EXERCISES:
• A. Return the section of the broadband article starting at "Reading about broadband" and ending at "out more bunting!", word for word.
• B. Extend the article on UK broadband past its final sentence.

TEXT PASSAGE:
------------------------------------------------

The achievements of recent years need celebrating, but that’s no argument for complacency
Written by Leader , Contributor

Reading about broadband today can seem a bit like skimming through a history Athens after their boys pulled off that plucky away win in Troy. BT has made 2Mbps standard across its ADSL network — hurray! Wanadoo has started unbundling — yippee! UK Online is offering 22Mbps — hang out more bunting!

For those of us who lived through the black days when BT thought broadband was a fringe product (and Tony Blair didn't even know what it was) are delighted that close to 10 million homes now have a high-speed Internet connection at home.

This is a bedrock upon which Britain's e-commerce sector can flourish. It will also allow the government to roll out electronic public services, safe in the knowledge that almost all of the population at least has the chance to get an affordable broadband connection at home.

But this isn't the endgame, at least according to the Access to Broadband Campaign (ABC). It has a bigger vision, where multi-megabit, symmetrical broadband is available to everyone in the UK, not just those in urban areas.

The success of Broadband Britain today can be attributed to the partnership between government, industry, and campaigners. But these three groups have now diverged. ABC finds itself shunned by its former allies, and without industry and government support it has had to auction off the sponsorship of its keynote speech on eBay.

------------------------------------------------

ENTRIES:

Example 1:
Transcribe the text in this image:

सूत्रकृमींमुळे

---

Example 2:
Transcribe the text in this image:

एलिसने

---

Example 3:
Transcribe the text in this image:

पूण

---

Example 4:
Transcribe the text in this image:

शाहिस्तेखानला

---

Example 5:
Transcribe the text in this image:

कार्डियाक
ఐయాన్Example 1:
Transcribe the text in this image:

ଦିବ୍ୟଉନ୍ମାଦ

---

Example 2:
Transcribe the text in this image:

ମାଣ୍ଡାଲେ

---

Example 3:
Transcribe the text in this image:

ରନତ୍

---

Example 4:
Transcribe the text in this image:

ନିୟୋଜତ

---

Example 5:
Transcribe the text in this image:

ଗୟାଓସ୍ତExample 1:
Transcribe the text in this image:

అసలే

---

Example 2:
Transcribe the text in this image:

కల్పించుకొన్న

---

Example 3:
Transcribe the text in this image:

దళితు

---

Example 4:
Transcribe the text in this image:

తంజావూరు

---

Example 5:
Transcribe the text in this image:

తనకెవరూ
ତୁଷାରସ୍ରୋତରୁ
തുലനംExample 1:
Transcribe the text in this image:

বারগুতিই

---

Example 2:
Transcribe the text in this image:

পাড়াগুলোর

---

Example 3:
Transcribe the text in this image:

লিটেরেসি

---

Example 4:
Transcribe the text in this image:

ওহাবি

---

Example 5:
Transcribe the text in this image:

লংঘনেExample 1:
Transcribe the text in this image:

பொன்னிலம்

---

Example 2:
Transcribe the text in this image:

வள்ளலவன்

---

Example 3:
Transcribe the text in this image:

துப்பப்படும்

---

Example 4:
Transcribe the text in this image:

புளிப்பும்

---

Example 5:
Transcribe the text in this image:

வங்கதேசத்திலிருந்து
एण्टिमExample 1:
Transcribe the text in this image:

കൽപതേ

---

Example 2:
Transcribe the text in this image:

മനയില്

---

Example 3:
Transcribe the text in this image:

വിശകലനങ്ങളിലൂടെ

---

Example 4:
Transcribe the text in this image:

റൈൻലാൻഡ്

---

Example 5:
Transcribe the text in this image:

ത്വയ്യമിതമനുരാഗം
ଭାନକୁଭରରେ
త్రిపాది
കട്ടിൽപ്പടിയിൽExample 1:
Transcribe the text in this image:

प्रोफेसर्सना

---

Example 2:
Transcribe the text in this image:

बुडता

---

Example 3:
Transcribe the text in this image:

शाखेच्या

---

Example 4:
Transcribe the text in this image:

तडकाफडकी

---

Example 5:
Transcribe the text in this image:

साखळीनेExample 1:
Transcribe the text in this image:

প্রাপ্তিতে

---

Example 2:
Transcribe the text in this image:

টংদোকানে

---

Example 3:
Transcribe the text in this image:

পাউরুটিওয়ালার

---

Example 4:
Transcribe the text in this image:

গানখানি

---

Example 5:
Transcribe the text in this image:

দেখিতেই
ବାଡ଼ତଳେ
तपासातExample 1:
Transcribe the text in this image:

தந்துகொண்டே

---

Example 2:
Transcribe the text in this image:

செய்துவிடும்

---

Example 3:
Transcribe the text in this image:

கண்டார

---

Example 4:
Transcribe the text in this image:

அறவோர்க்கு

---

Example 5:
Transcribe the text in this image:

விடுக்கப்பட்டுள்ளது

------------------------------------------------

FINAL ANSWERS:
• A.
Reading about broadband today can seem a bit like skimming through a history Athens after their boys pulled off that plucky away win in Troy. BT has made 2Mbps standard across its ADSL network — hurray! Wanadoo has started unbundling — yippee! UK Online is offering 22Mbps — hang out more bunting!

• B.
We have some sympathy with ABC. Clearly, a new broadband divide is forming, between those who can look forward to 20Mbps broadband, and those who will have to hope that their phone line can support just 512Kbps.

But this isn't as serious as the bad old days when vast tracks of rural areas were stuck with dial-up Internet access. The driver for super-fast broadband will be entertainment — IP-TV down your phone line and such like — an industry where market forces are especially powerful.

It's still very disappointing that the partnerships that drove Broadband Britain on have collapsed. There needs to be more debate about the future, else we will reinvent the failings of times past. As BT once said, it's good to talk.